WORK ITEM: Which lines in the entries below contain the string "sami"? Gather every such line in full, and treat uppercase and lowercase letters as different.

THE INPUT:
# # # # # # #

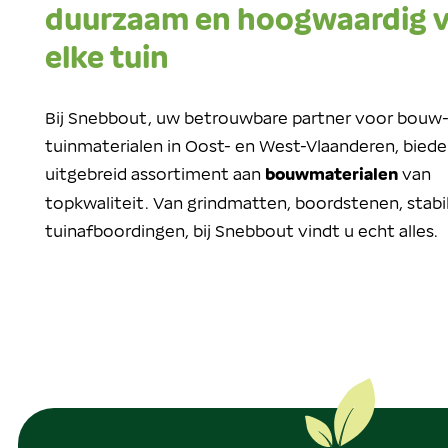
duurzaam en hoogwaardig 
elke tuin
Bij Snebbout, uw betrouwbare partner voor bouw-
tuinmaterialen in Oost- en West-Vlaanderen, biede
uitgebreid assortiment aan
bouwmaterialen
van
topkwaliteit. Van grindmatten, boordstenen, stabil
tuinafboordingen, bij Snebbout vindt u echt alles.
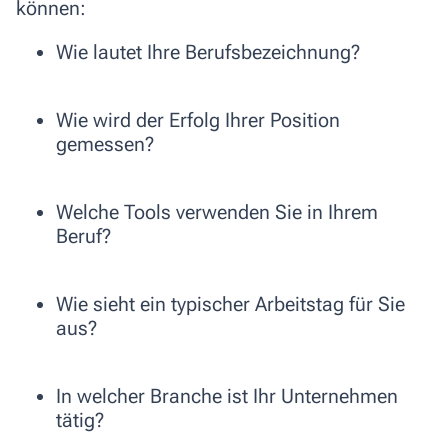
können:
Wie lautet Ihre Berufsbezeichnung?
Wie wird der Erfolg Ihrer Position
gemessen?
Welche Tools verwenden Sie in Ihrem
Beruf?
Wie sieht ein typischer Arbeitstag für Sie
aus?
In welcher Branche ist Ihr Unternehmen
tätig?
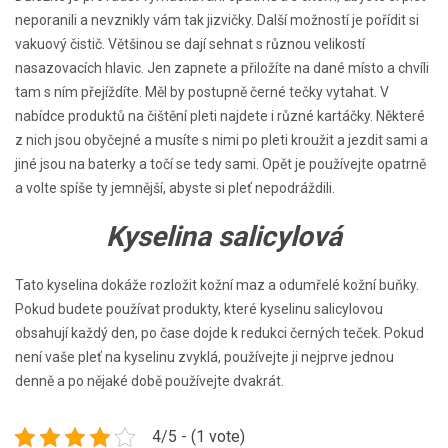
neporanili a nevznikly vám tak jizvičky. Další možností je pořídit si
vakuový čistič. Většinou se dají sehnat s různou velikostí
nasazovacích hlavic. Jen zapnete a přiložíte na dané místo a chvíli
tam s ním přejíždíte. Měl by postupně černé tečky vytahat. V
nabídce produktů na čištění pleti najdete i různé kartáčky. Některé
z nich jsou obyčejné a musíte s nimi po pleti kroužit a jezdit sami a
jiné jsou na baterky a točí se tedy sami. Opět je používejte opatrně
a volte spíše ty jemnější, abyste si pleť nepodráždili.
Kyselina salicylová
Tato kyselina dokáže rozložit kožní maz a odumřelé kožní buňky.
Pokud budete používat produkty, které kyselinu salicylovou
obsahují každý den, po čase dojde k redukci černých teček. Pokud
není vaše pleť na kyselinu zvyklá, používejte ji nejprve jednou
denně a po nějaké době používejte dvakrát.
4/5 - (1 vote)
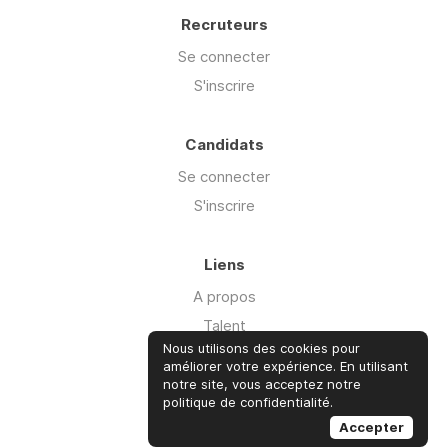
Recruteurs
Se connecter
S'inscrire
Candidats
Se connecter
S'inscrire
Liens
A propos
Talent
Nous utilisons des cookies pour
Offre Cyber'isk
améliorer votre expérience. En utilisant
Ressources
notre site, vous acceptez notre
politique de confidentialité.
Advisory
Accepter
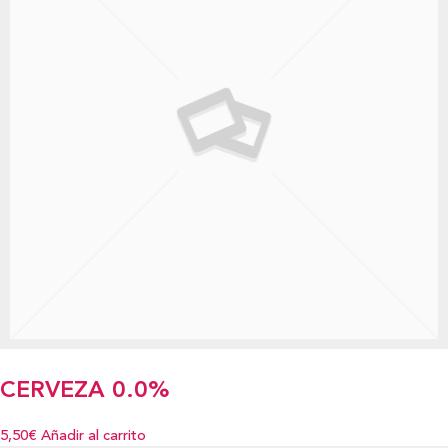
CERVEZA 0.0%
5,50€
Añadir al carrito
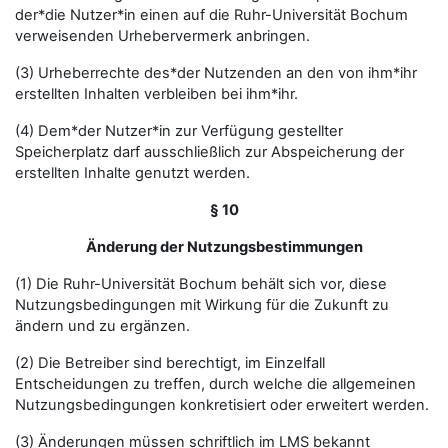
der*die Nutzer*in einen auf die Ruhr-Universität Bochum
verweisenden Urhebervermerk anbringen.
(3) Urheberrechte des*der Nutzenden an den von ihm*ihr
erstellten Inhalten verbleiben bei ihm*ihr.
(4) Dem*der Nutzer*in zur Verfügung gestellter
Speicherplatz darf ausschließlich zur Abspeicherung der
erstellten Inhalte genutzt werden.
§ 10
Änderung der Nutzungsbestimmungen
(1) Die Ruhr-Universität Bochum behält sich vor, diese
Nutzungsbedingungen mit Wirkung für die Zukunft zu
ändern und zu ergänzen.
(2) Die Betreiber sind berechtigt, im Einzelfall
Entscheidungen zu treffen, durch welche die allgemeinen
Nutzungsbedingungen konkretisiert oder erweitert werden.
(3) Änderungen müssen schriftlich im LMS bekannt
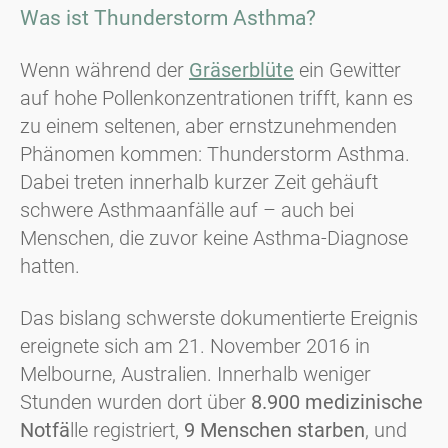
Was ist Thunderstorm Asthma?
Wenn während der
Gräserblüte
ein Gewitter
auf hohe Pollenkonzentrationen trifft, kann es
zu einem seltenen, aber ernstzunehmenden
Phänomen kommen: Thunderstorm Asthma.
Dabei treten innerhalb kurzer Zeit gehäuft
schwere Asthmaanfälle auf – auch bei
Menschen, die zuvor keine Asthma-Diagnose
hatten.
Das bislang schwerste dokumentierte Ereignis
ereignete sich am 21. November 2016 in
Melbourne, Australien. Innerhalb weniger
Stunden wurden dort über
8.900 medizinische
Notfä
lle registriert,
9 Menschen starben
, und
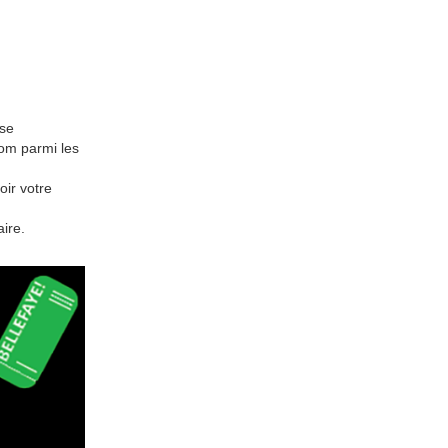
ase
om parmi les
oir votre
ire.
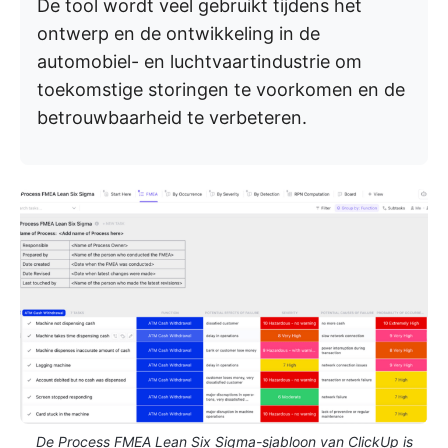
De tool wordt veel gebruikt tijdens het
ontwerp en de ontwikkeling in de
automobiel- en luchtvaartindustrie om
toekomstige storingen te voorkomen en de
betrouwbaarheid te verbeteren.
De Process FMEA Lean Six Sigma-sjabloon van ClickUp is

# # # # # # #

REPLY:
z nich jsou obyčejné a musíte s nimi po pleti kroužit a jezdit sami a
jiné jsou na baterky a točí se tedy sami. Opět je používejte opatrně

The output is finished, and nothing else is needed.